Uncovering Opportunities for National Automotive Industry at the Regional Stage


As the biggest automotive market as well as an automotive production base in South-east Asia (Asean), Indonesia has the chance to increase its export considerably. Since 2014, Indonesia has been named South-east Asia’s largest automotive market. This occurred when Thailand’s four-wheeler sales stagnated due to its political turmoil. Indonesia’s domestic sales at that time reached 1.2 million units, representing 37.9% of Asean’s overall market of 3.19 million units. The country managed to hold the position until the end of last year. Although the total market volume declined, Indonesia’s domestic autosales were 940,360 units as of November 2019, accounting for 29.9% of Asean total sales of 3.14 million units, according to data from Asean Automotive Federation (AAF). 

Asean’s third biggest markets – Indonesia, Malaysia and Thailand – interestingly stagnated. Although Thailand’s domestic sales had gradually recovered, the figure was still around 1 million units annually. So did Indonesia, whose domestic market had shrunk since 2014 to reach 1.15 million units in 2018. Malaysia performed worse than its two peers, with sales still totaling 600,000 units in 2014, but then plunging to 570,000 units. 

Other Asean countries, such as Vietnam, the Philippines, and Myamar, apparently booked high growth in sales. In 2018 Vietnam’s domestic sales were 288,680 units, up 13%, although its market could only take up 133,580 units in 2014. The Philippines also posted a similar growth rate of 10% on average in the past five years, reaching 357,410 units. Myanmar also followed the same upward trend despite being on the different level. 

The situation indicates the saturation in the regional automotive market. Fortunately, the stagnation in Indonesia’s automotive market has not affected the growth of its local car production.

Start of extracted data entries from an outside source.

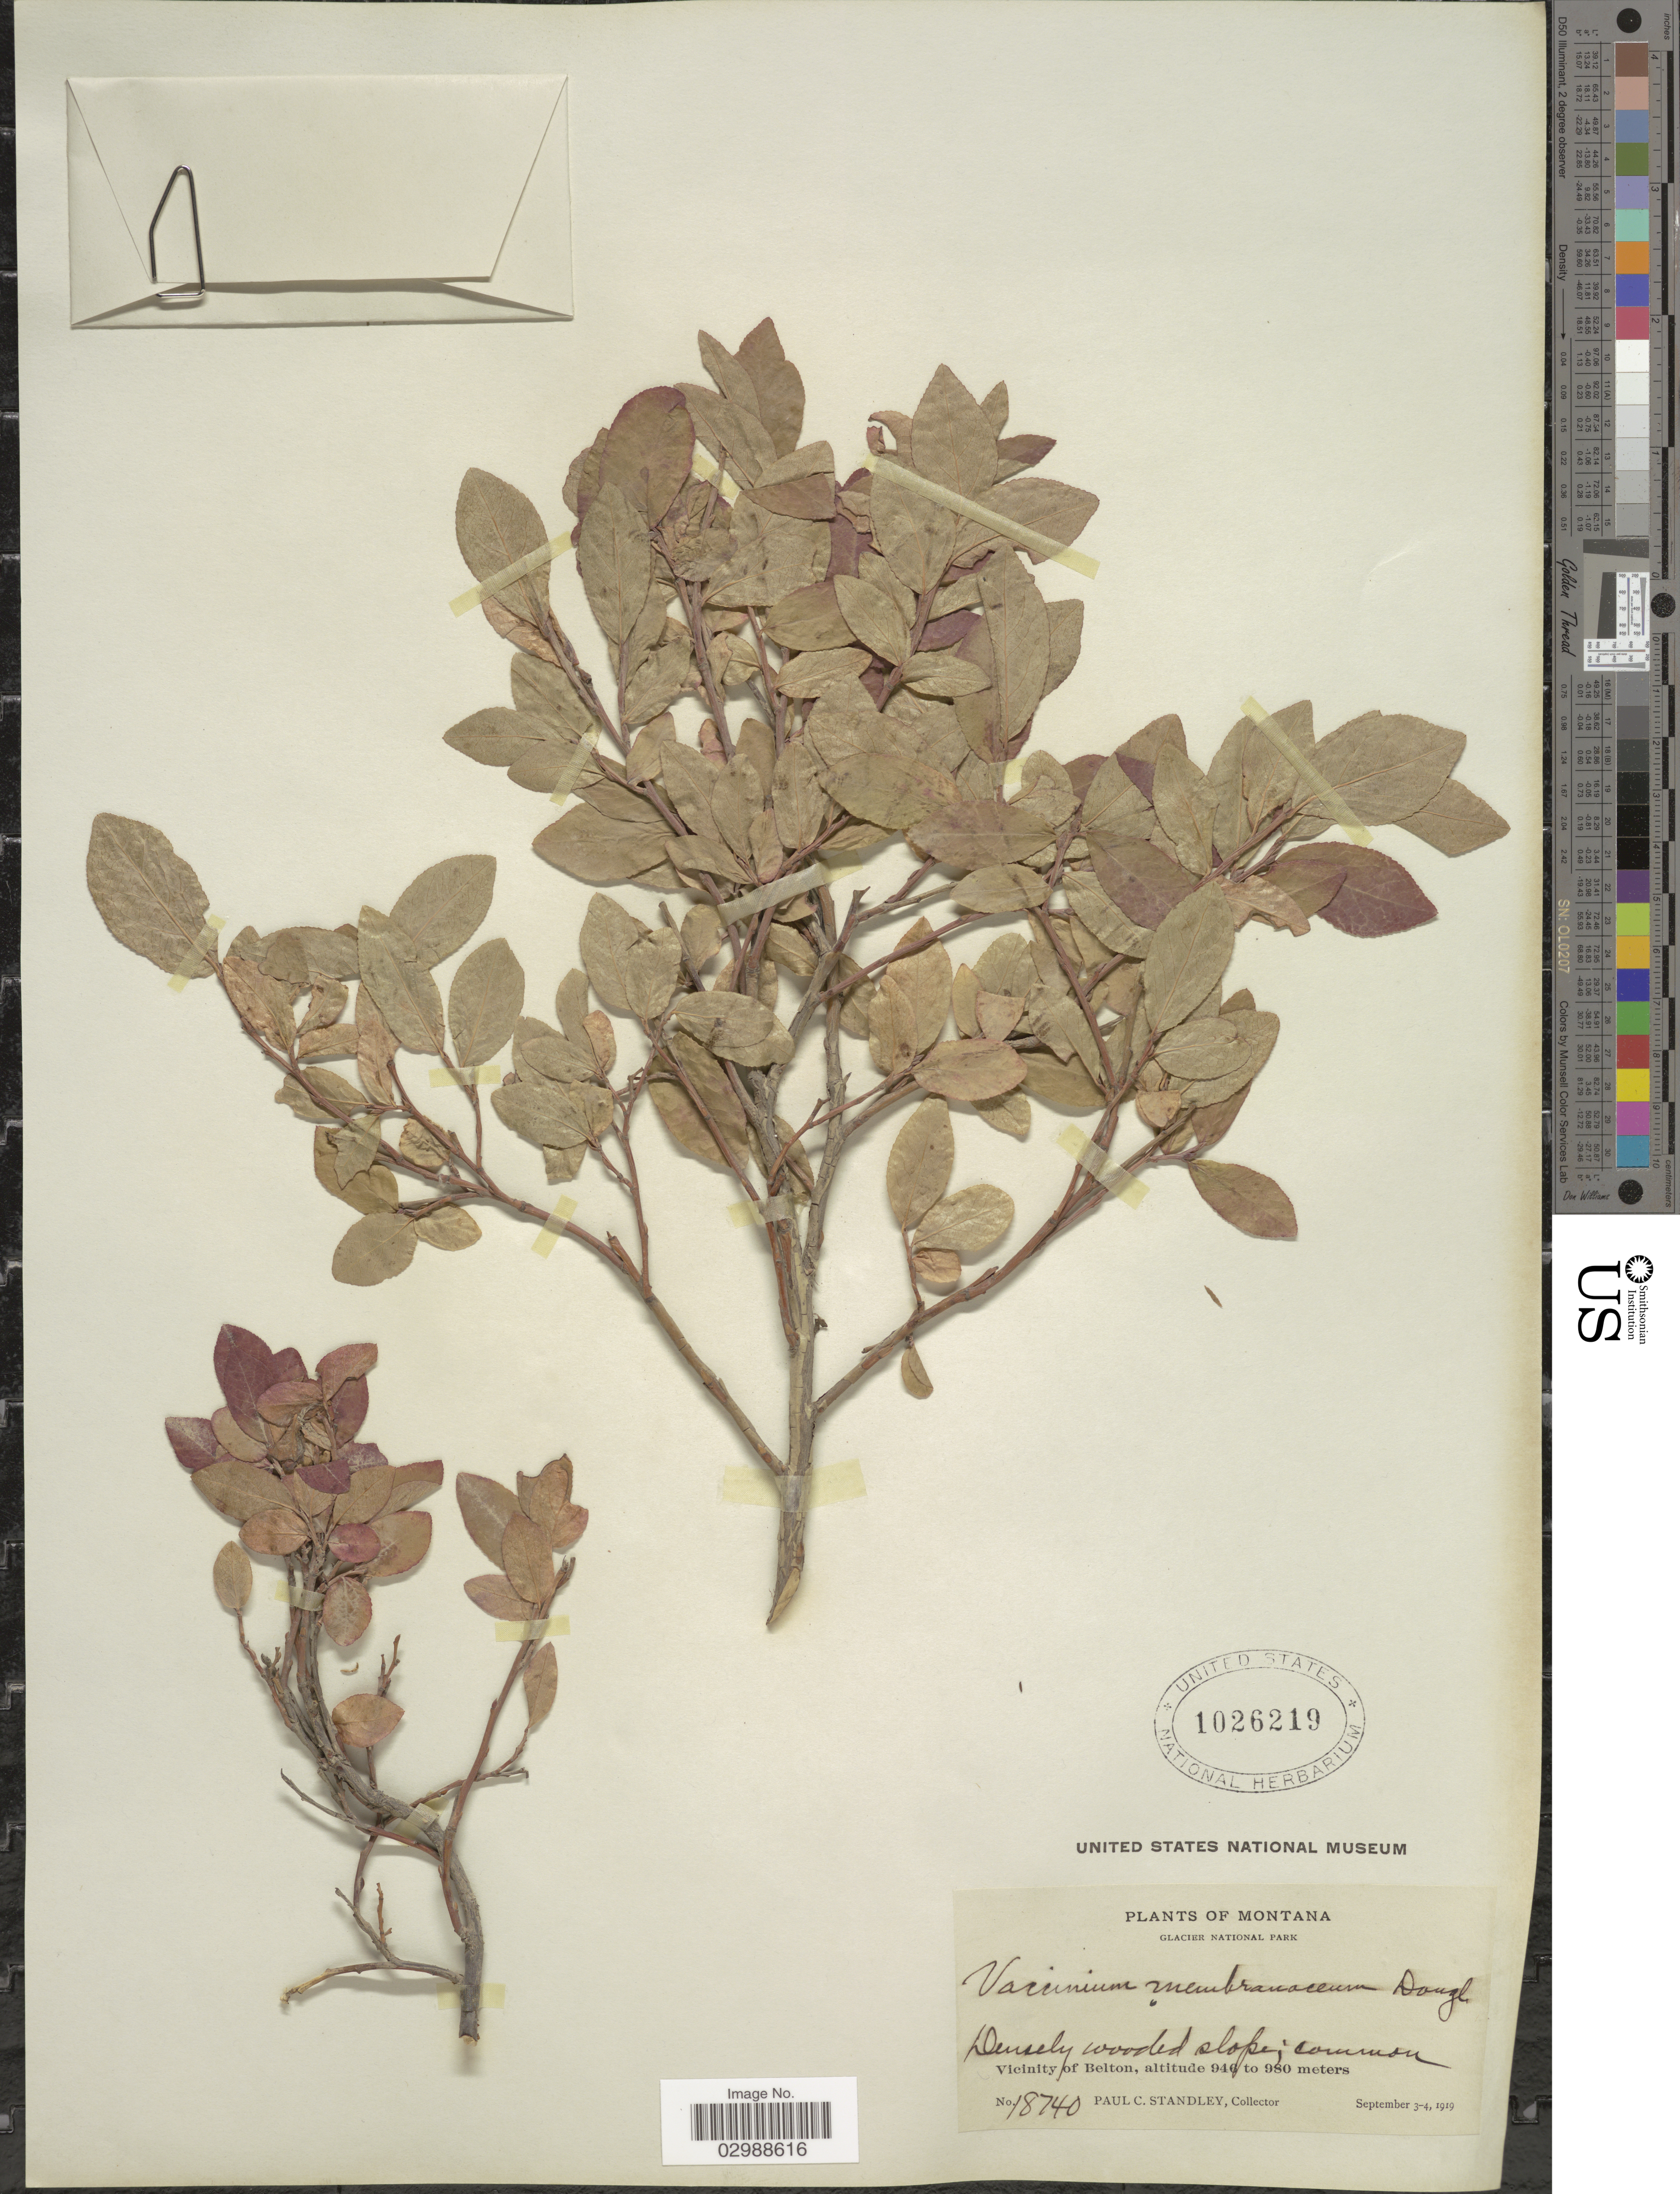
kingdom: Plantae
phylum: Tracheophyta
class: Magnoliopsida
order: Ericales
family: Ericaceae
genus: Vaccinium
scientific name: Vaccinium membranaceum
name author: Douglas ex Torr.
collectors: P. C. Standley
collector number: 18740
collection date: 1919-09-03/1919-09-04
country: United States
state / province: Montana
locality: Glacier National Park. Vicinity of Belton.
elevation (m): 946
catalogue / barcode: US 1026219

In 2018 its overall production rose by 9.5% to 1.34 million units, whereas the figure declined by 4.6% to 1.18 million units in January-November 2019. This means export by domestic manufacturers accelerated. Since 2015 Indonesia’s annual export of completely-built up (CBU) vehicles has been approximately 200,000 units, and last year, the figure surged to 310,000 units. 

Toyota and its group Indonesia has always tried to play an active role in export. Until the end of last year, Toyota’s CBU vehicles contributed about 64% to Indonesia’s overall CBU vehicles. However, the company had to ride on a bumpy road to achieve its export performance. Various factors from global economic situation to protectionist policies by export destinations prevented the country from attaining maximal export performance. 

Indonesia’s nearest and biggest export market is Asean. As the country with the largest market in Asean, it should grab a greater slice in the region. Moreover, Asean signed a free trade area agreement long time ago. Nevertheless, Indonesia’s export to Asean often faces obstacles in its neighbours. 

One of the most unsettling incidents was that Indonesia’s automotive export was hindered by non-tarrif barriers in one of its export destinations. In free trade rules, a unilateral rule imposed by another country can be minimalised by common reference of standards. The mechanism is better known as Mutual Recognition Arrangement (MRA). Under the MRA, the free trade regime works as rules amongst the participating countries and standards are harmonized. With the framework, it is expected that non-tariff barriers will no longer hamper trade in a region because the MRA will eventually bring mutual benefits to all participating parties.